>>>
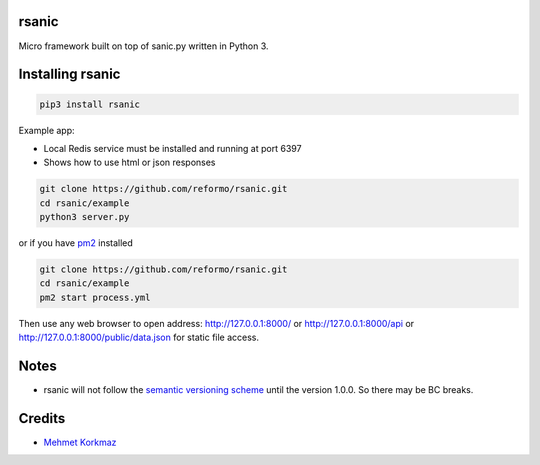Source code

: rsanic
==========

Micro framework built on top of sanic.py written in Python 3.

Installing rsanic
=====================

.. code-block:: bash

    pip3 install rsanic

Example app:

* Local Redis service must be installed and running at port 6397

* Shows how to use html or json responses

.. code-block:: bash

    git clone https://github.com/reformo/rsanic.git
    cd rsanic/example
    python3 server.py

or if you have `pm2 <http://pm2.keymetrics.io>`_ installed

.. code-block:: bash

    git clone https://github.com/reformo/rsanic.git
    cd rsanic/example
    pm2 start process.yml

Then use any web browser to open address: http://127.0.0.1:8000/ or  http://127.0.0.1:8000/api or http://127.0.0.1:8000/public/data.json for static file access.

Notes
=====

* rsanic will not follow the `semantic versioning scheme <http://semver.org/>`_ until the version 1.0.0. So there may be BC breaks.


Credits
=======

* `Mehmet Korkmaz <http://github.com/mkorkmaz>`_
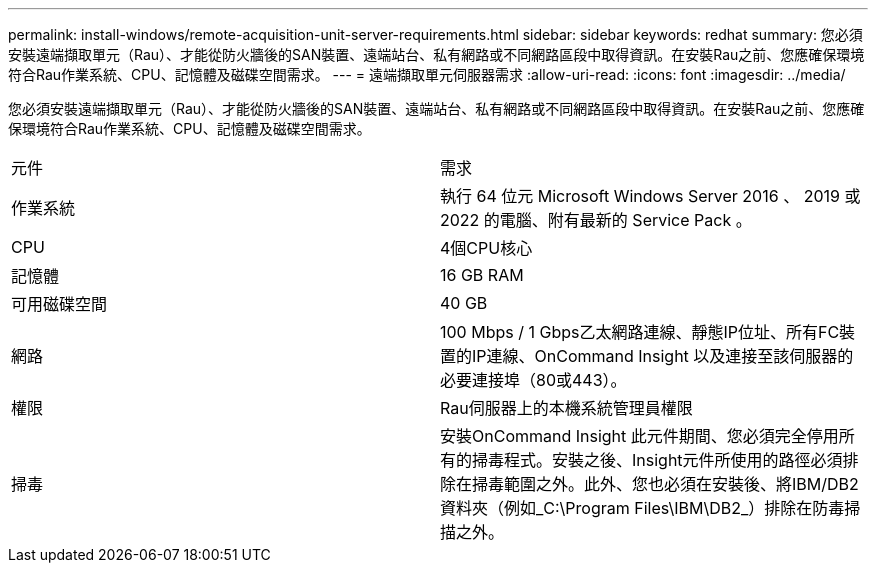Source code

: ---
permalink: install-windows/remote-acquisition-unit-server-requirements.html 
sidebar: sidebar 
keywords: redhat 
summary: 您必須安裝遠端擷取單元（Rau）、才能從防火牆後的SAN裝置、遠端站台、私有網路或不同網路區段中取得資訊。在安裝Rau之前、您應確保環境符合Rau作業系統、CPU、記憶體及磁碟空間需求。 
---
= 遠端擷取單元伺服器需求
:allow-uri-read: 
:icons: font
:imagesdir: ../media/


[role="lead"]
您必須安裝遠端擷取單元（Rau）、才能從防火牆後的SAN裝置、遠端站台、私有網路或不同網路區段中取得資訊。在安裝Rau之前、您應確保環境符合Rau作業系統、CPU、記憶體及磁碟空間需求。

|===


| 元件 | 需求 


 a| 
作業系統
 a| 
執行 64 位元 Microsoft Windows Server 2016 、 2019 或 2022 的電腦、附有最新的 Service Pack 。



 a| 
CPU
 a| 
4個CPU核心



 a| 
記憶體
 a| 
16 GB RAM



 a| 
可用磁碟空間
 a| 
40 GB



 a| 
網路
 a| 
100 Mbps / 1 Gbps乙太網路連線、靜態IP位址、所有FC裝置的IP連線、OnCommand Insight 以及連接至該伺服器的必要連接埠（80或443）。



 a| 
權限
 a| 
Rau伺服器上的本機系統管理員權限



 a| 
掃毒
 a| 
安裝OnCommand Insight 此元件期間、您必須完全停用所有的掃毒程式。安裝之後、Insight元件所使用的路徑必須排除在掃毒範圍之外。此外、您也必須在安裝後、將IBM/DB2資料夾（例如_C:\Program Files\IBM\DB2_）排除在防毒掃描之外。

|===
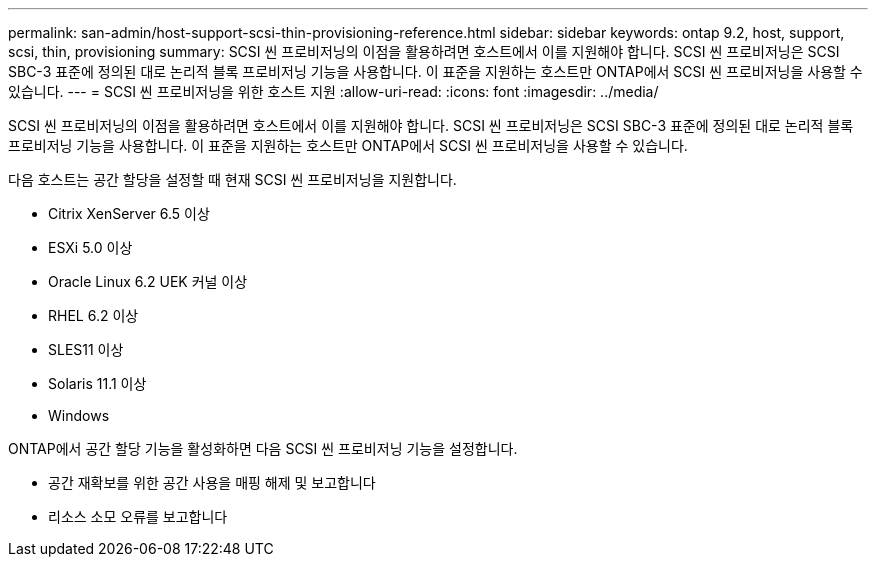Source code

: ---
permalink: san-admin/host-support-scsi-thin-provisioning-reference.html 
sidebar: sidebar 
keywords: ontap 9.2, host, support, scsi, thin, provisioning 
summary: SCSI 씬 프로비저닝의 이점을 활용하려면 호스트에서 이를 지원해야 합니다. SCSI 씬 프로비저닝은 SCSI SBC-3 표준에 정의된 대로 논리적 블록 프로비저닝 기능을 사용합니다. 이 표준을 지원하는 호스트만 ONTAP에서 SCSI 씬 프로비저닝을 사용할 수 있습니다. 
---
= SCSI 씬 프로비저닝을 위한 호스트 지원
:allow-uri-read: 
:icons: font
:imagesdir: ../media/


[role="lead"]
SCSI 씬 프로비저닝의 이점을 활용하려면 호스트에서 이를 지원해야 합니다. SCSI 씬 프로비저닝은 SCSI SBC-3 표준에 정의된 대로 논리적 블록 프로비저닝 기능을 사용합니다. 이 표준을 지원하는 호스트만 ONTAP에서 SCSI 씬 프로비저닝을 사용할 수 있습니다.

다음 호스트는 공간 할당을 설정할 때 현재 SCSI 씬 프로비저닝을 지원합니다.

* Citrix XenServer 6.5 이상
* ESXi 5.0 이상
* Oracle Linux 6.2 UEK 커널 이상
* RHEL 6.2 이상
* SLES11 이상
* Solaris 11.1 이상
* Windows


ONTAP에서 공간 할당 기능을 활성화하면 다음 SCSI 씬 프로비저닝 기능을 설정합니다.

* 공간 재확보를 위한 공간 사용을 매핑 해제 및 보고합니다
* 리소스 소모 오류를 보고합니다

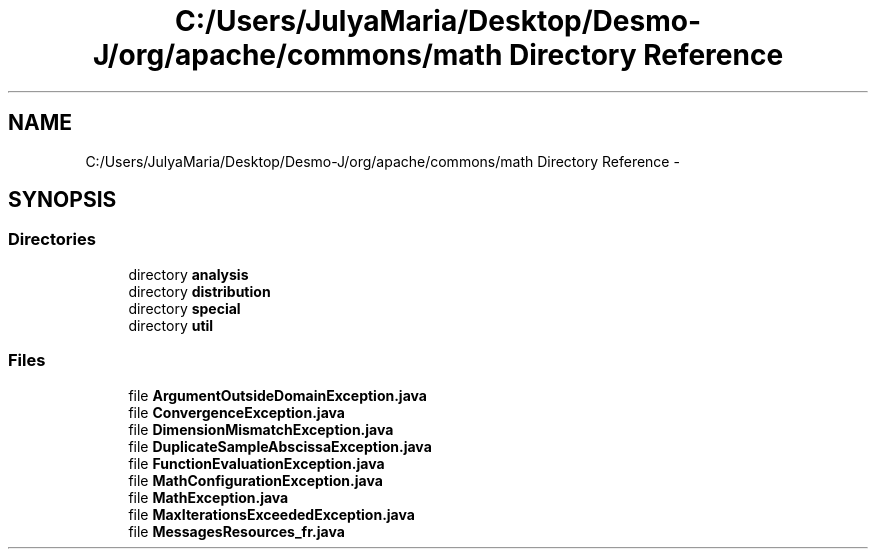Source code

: .TH "C:/Users/JulyaMaria/Desktop/Desmo-J/org/apache/commons/math Directory Reference" 3 "Wed Dec 4 2013" "Version 1.0" "Desmo-J" \" -*- nroff -*-
.ad l
.nh
.SH NAME
C:/Users/JulyaMaria/Desktop/Desmo-J/org/apache/commons/math Directory Reference \- 
.SH SYNOPSIS
.br
.PP
.SS "Directories"

.in +1c
.ti -1c
.RI "directory \fBanalysis\fP"
.br
.ti -1c
.RI "directory \fBdistribution\fP"
.br
.ti -1c
.RI "directory \fBspecial\fP"
.br
.ti -1c
.RI "directory \fButil\fP"
.br
.in -1c
.SS "Files"

.in +1c
.ti -1c
.RI "file \fBArgumentOutsideDomainException\&.java\fP"
.br
.ti -1c
.RI "file \fBConvergenceException\&.java\fP"
.br
.ti -1c
.RI "file \fBDimensionMismatchException\&.java\fP"
.br
.ti -1c
.RI "file \fBDuplicateSampleAbscissaException\&.java\fP"
.br
.ti -1c
.RI "file \fBFunctionEvaluationException\&.java\fP"
.br
.ti -1c
.RI "file \fBMathConfigurationException\&.java\fP"
.br
.ti -1c
.RI "file \fBMathException\&.java\fP"
.br
.ti -1c
.RI "file \fBMaxIterationsExceededException\&.java\fP"
.br
.ti -1c
.RI "file \fBMessagesResources_fr\&.java\fP"
.br
.in -1c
<<<
### Task requirements
Please copy out every line of the preceding listing that carries "apache".

### Written solution
: .TH "C:/Users/JulyaMaria/Desktop/Desmo-J/org/apache/commons/math Directory Reference" 3 "Wed Dec 4 2013" "Version 1.0" "Desmo-J" \" -*- nroff -*-
C:/Users/JulyaMaria/Desktop/Desmo-J/org/apache/commons/math Directory Reference \- 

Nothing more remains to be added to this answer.